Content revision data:
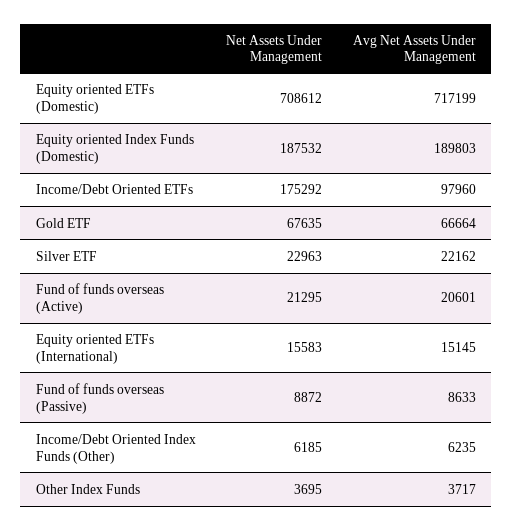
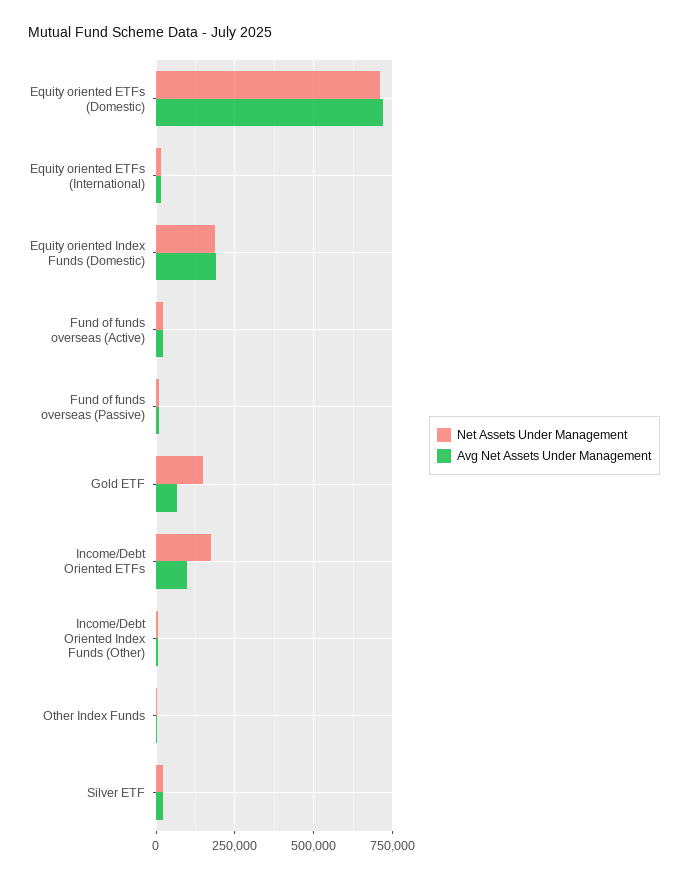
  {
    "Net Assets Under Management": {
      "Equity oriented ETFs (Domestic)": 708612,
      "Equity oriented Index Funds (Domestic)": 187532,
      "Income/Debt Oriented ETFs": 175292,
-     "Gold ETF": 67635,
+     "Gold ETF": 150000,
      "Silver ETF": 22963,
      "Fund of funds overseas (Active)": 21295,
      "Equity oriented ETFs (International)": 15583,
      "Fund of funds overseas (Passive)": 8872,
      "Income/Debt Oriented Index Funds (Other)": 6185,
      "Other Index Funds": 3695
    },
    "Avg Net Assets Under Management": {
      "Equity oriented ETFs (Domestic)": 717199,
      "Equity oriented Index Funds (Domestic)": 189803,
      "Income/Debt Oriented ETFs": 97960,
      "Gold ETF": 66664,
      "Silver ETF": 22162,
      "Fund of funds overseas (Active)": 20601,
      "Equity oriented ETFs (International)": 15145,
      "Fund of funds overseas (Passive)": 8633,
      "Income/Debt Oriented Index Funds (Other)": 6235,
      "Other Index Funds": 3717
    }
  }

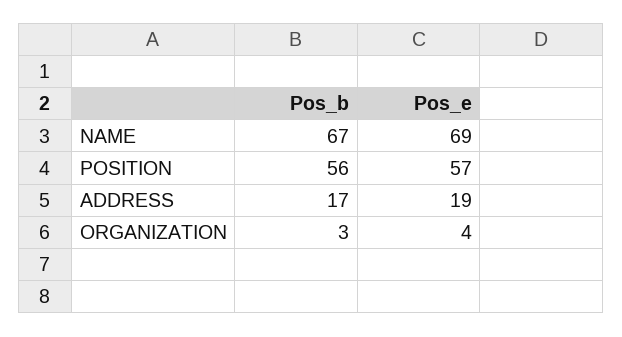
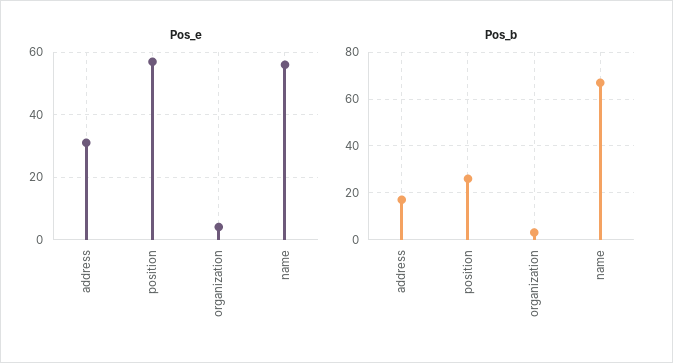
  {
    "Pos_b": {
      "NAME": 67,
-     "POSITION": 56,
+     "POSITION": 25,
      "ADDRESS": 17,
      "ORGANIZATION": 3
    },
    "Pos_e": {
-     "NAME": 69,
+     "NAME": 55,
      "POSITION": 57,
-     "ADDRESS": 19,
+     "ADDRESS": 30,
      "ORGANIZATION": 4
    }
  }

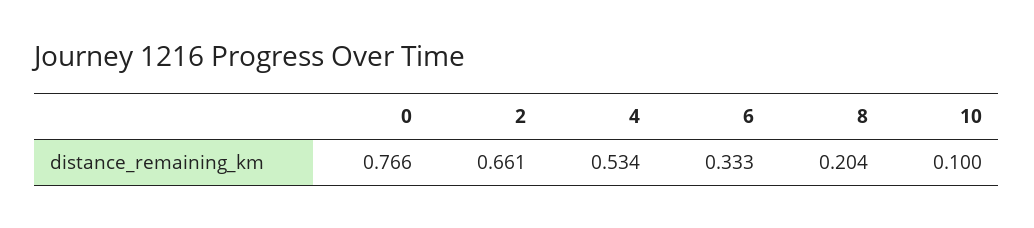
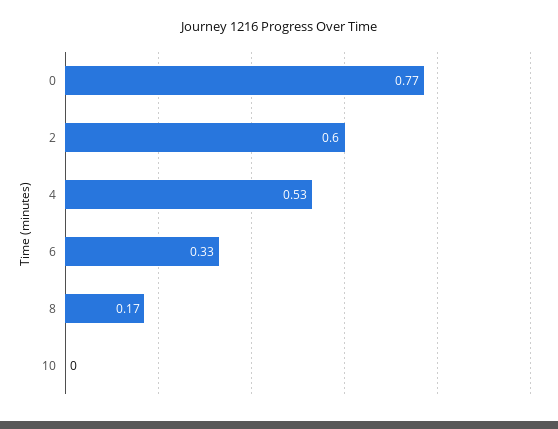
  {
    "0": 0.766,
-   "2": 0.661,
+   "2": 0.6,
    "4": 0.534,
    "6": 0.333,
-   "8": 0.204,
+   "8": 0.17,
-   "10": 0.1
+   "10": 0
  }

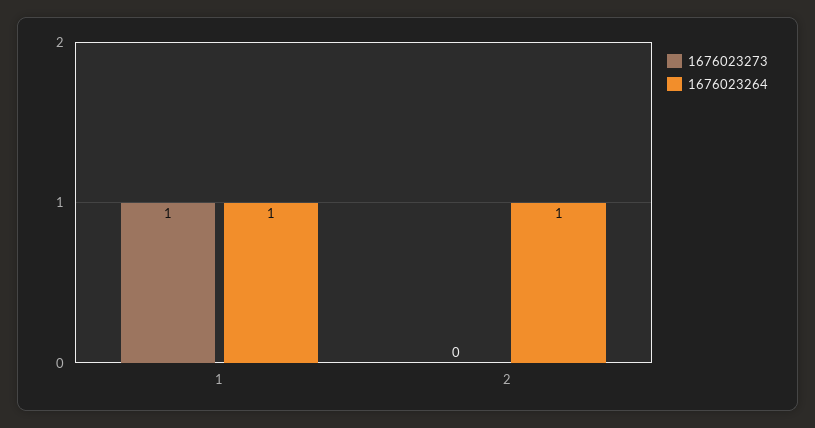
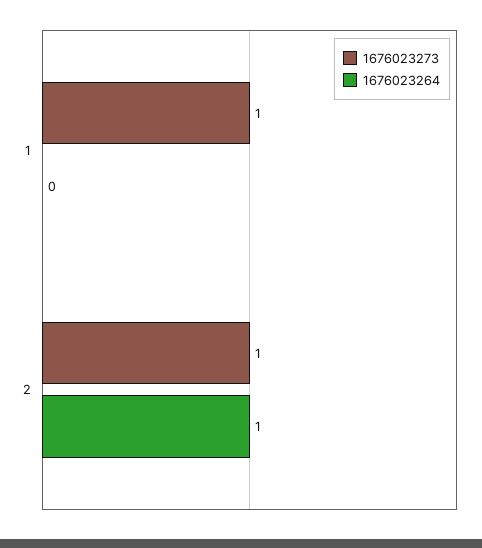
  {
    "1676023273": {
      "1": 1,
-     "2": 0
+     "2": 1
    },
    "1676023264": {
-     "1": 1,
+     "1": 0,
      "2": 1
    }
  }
---
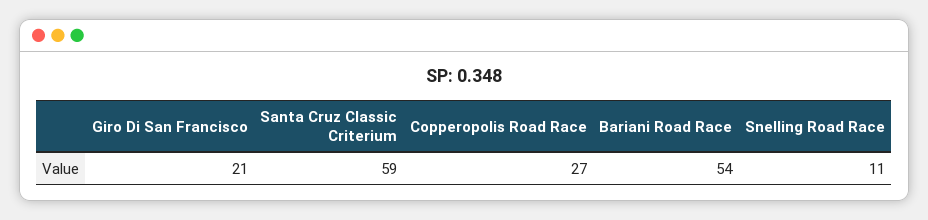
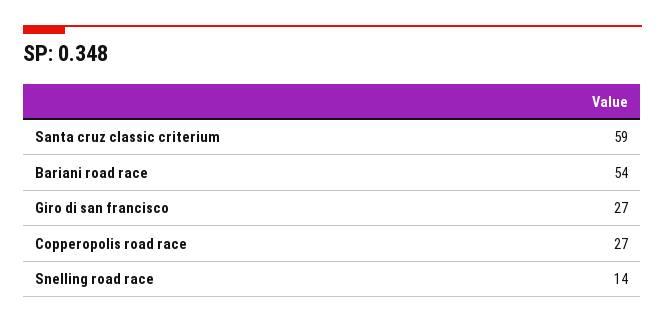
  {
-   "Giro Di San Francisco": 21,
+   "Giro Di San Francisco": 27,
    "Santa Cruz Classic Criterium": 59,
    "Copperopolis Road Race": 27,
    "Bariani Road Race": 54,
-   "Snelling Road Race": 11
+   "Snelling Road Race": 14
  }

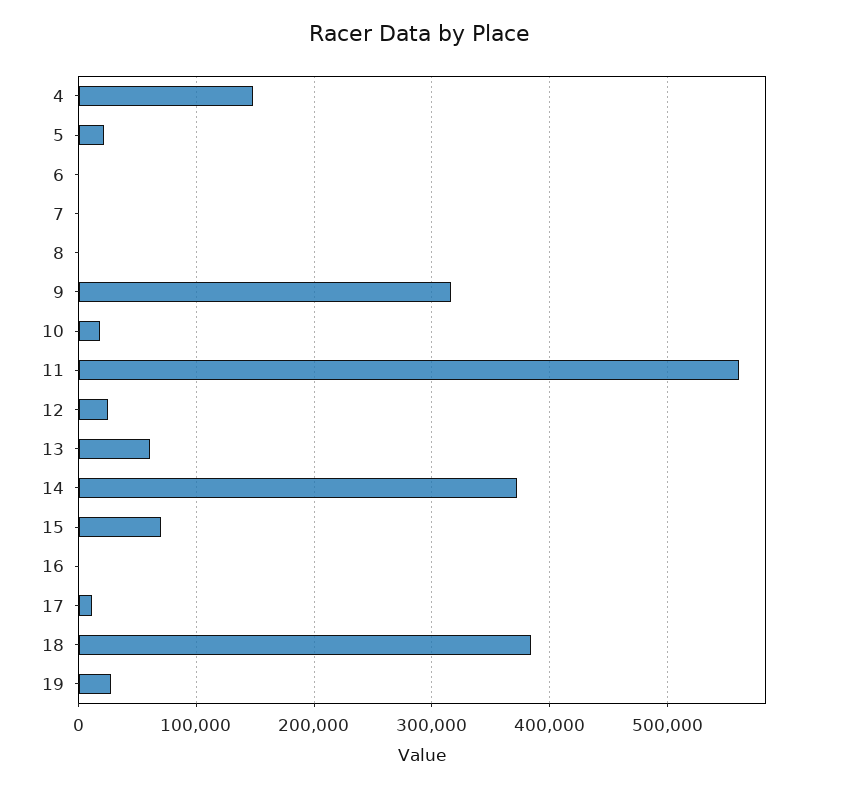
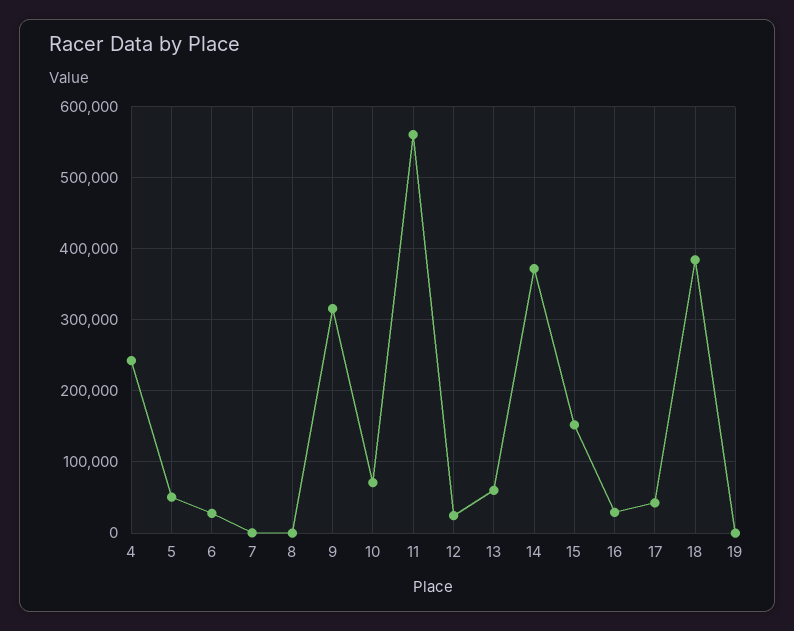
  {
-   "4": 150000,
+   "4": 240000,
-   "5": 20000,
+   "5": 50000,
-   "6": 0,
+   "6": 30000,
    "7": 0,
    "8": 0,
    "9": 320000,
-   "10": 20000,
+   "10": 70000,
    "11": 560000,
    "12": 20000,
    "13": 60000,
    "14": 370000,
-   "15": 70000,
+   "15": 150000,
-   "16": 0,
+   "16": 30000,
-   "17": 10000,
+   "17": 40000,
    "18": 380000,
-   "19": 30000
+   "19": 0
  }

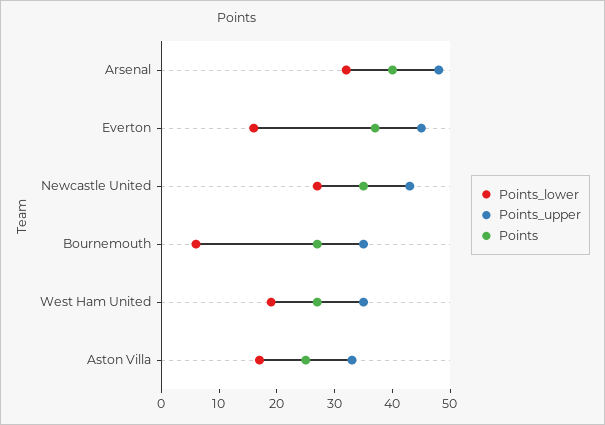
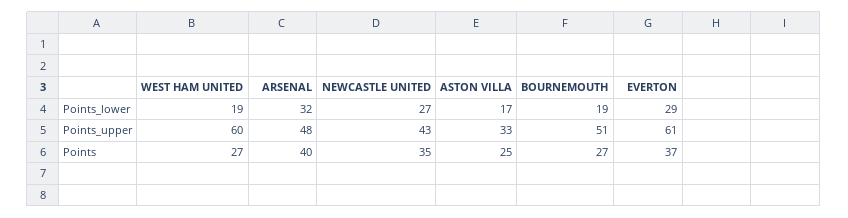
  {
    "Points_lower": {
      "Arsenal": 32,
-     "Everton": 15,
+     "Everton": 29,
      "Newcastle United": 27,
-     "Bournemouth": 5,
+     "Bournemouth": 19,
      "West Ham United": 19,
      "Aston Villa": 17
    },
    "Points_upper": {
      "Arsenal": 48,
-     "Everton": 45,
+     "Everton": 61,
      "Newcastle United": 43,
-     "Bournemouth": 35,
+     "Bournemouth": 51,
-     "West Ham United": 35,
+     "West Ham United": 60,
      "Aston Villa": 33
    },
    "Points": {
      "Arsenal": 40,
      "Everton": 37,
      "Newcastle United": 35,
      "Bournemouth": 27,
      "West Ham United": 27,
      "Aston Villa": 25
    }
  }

--- PROMPT ---
All that is needed is the number of lines above in which the string "overseas" appears.

--- EXPECTED OUTPUT ---
4